** HOW TO COMPLETE THIS TASK **
Please copy the listing below verbatim, leaving the pictures out of your answer.

** INFORMATION PROVIDED **
——————
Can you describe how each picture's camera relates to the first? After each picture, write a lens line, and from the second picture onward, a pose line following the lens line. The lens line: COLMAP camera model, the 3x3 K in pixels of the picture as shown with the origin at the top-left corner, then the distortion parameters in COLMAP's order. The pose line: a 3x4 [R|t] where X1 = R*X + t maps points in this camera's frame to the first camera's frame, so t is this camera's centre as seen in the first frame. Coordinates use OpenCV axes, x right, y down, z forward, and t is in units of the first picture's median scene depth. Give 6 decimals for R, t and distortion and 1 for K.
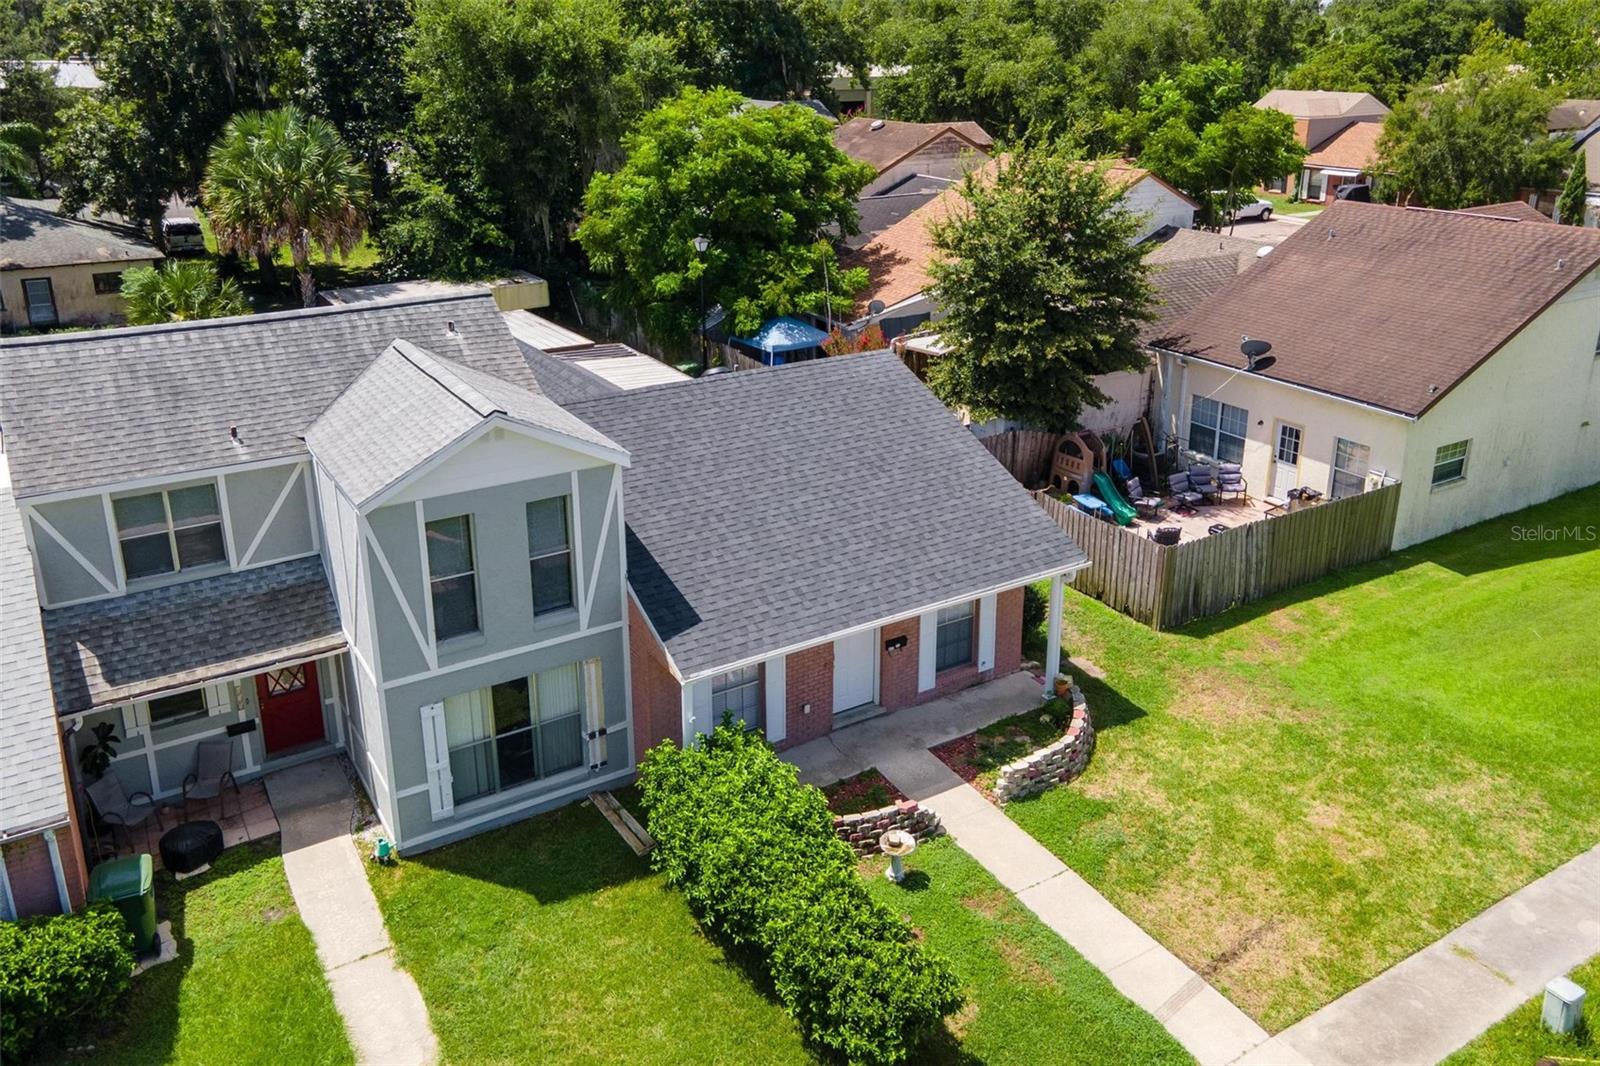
lens RADIAL K [[1196.4, 0, 800.0], [0, 1196.4, 533.0], [0, 0, 1]] dist [0.034275, -0.001407]
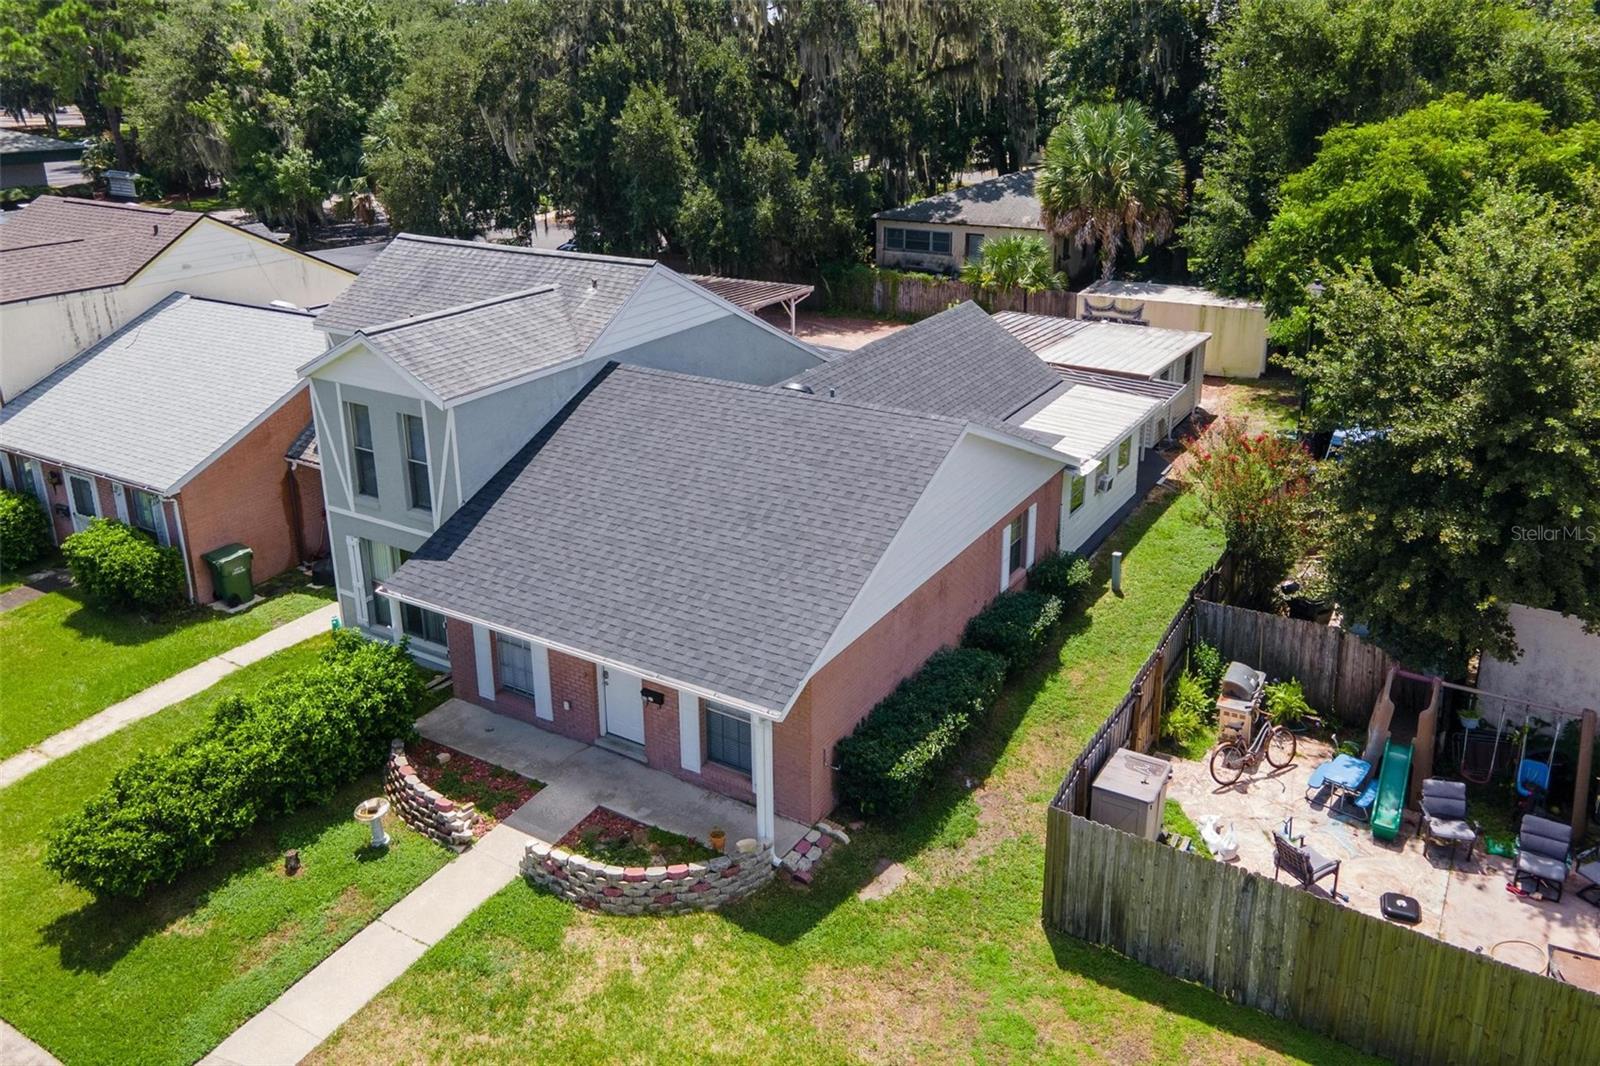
lens RADIAL K [[1196.4, 0, 800.0], [0, 1196.4, 533.0], [0, 0, 1]] dist [0.034275, -0.001407]
pose [[0.451821, 0.343333, -0.823395, 0.876787], [-0.336449, 0.920400, 0.199162, -0.254247], [0.826232, 0.187045, 0.531370, 0.598570]]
——————
** SOLUTION FOR THIS TASK **
Can you describe how each picture's camera relates to the first? After each picture, write a lens line, and from the second picture onward, a pose line following the lens line. The lens line: COLMAP camera model, the 3x3 K in pixels of the picture as shown with the origin at the top-left corner, then the distortion parameters in COLMAP's order. The pose line: a 3x4 [R|t] where X1 = R*X + t maps points in this camera's frame to the first camera's frame, so t is this camera's centre as seen in the first frame. Coordinates use OpenCV axes, x right, y down, z forward, and t is in units of the first picture's median scene depth. Give 6 decimals for R, t and distortion and 1 for K.
lens RADIAL K [[1196.4, 0, 800.0], [0, 1196.4, 533.0], [0, 0, 1]] dist [0.034275, -0.001407]
lens RADIAL K [[1196.4, 0, 800.0], [0, 1196.4, 533.0], [0, 0, 1]] dist [0.034275, -0.001407]
pose [[0.451821, 0.343333, -0.823395, 0.876787], [-0.336449, 0.920400, 0.199162, -0.254247], [0.826232, 0.187045, 0.531370, 0.598570]]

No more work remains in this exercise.